Damit zielte Jan Böhmermann zumindest nicht primär auf die Herabsetzung einer Person, sondern auf eine Auseinandersetzung in der Sache ab. Es war damit Böhmermanns Antwort auf Erdogans Versuch, die nach Art. 5 Abs. 1 GG  verfassungsmäßig geschützte Meinungsfreiheit einzuschränken.

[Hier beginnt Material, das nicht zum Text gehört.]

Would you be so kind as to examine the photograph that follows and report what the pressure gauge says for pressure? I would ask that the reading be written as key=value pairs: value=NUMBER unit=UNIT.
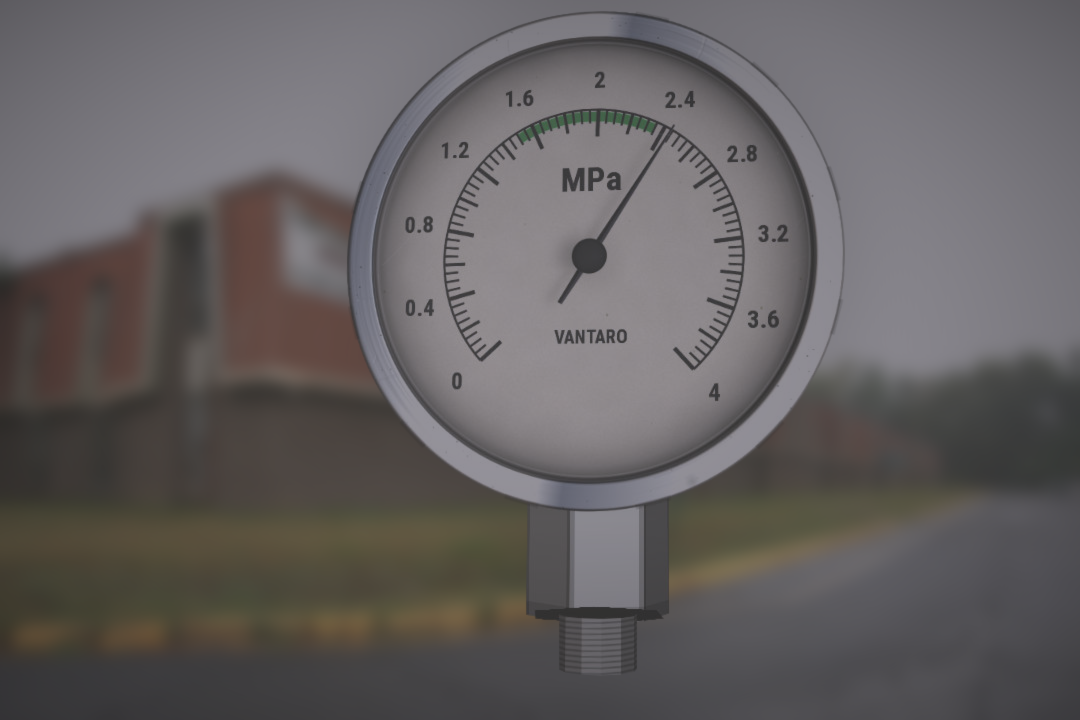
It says value=2.45 unit=MPa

Ob darüber hinaus die vielen einzelnen, schwerwiegenden Beleidigungen und Schimpfwörter aus dem Bereich der Fäkalsprache im Gedicht tatsächlich auch noch von Art. 5 Abs. 1 GG gedeckt sind oder ein sogenannter Überschuß an an nicht mehr hinzunehmender Abwertung (vgl. BGH, GRUR 1977, 801) gegeben ist, kann durchaus kontrovers diskutiert werden. Wenn man aber bedenkt, dass Erdogan selbst als Politiker gerne äußerst hart austeilt, als das Gegenteil von „zimperlich“ und darüber hinaus gerade auch nicht als berühmter Verteidiger von Menschrechten gilt, muss er sich möglicherweise auch ein erheblich überhöhtes Maß an Kritik gefallen lassen. Das Mittel der Übertreibung ist in der Satire und auch der Kunst sehr geläufig. Und die Kunstfreiheit nach Art. 5 Abs. 3 GG springt der Meinunsgfreiheit in der Abwägung unterstützend beiseite.

Was auch immer man von Böhmermann und seinem Gedicht halten mag, ein Ziel hat er auf jeden Fall erreicht. Er steht wieder im Mittelpunkt der Diskussion. Und das scheint er dringend zu benötigen.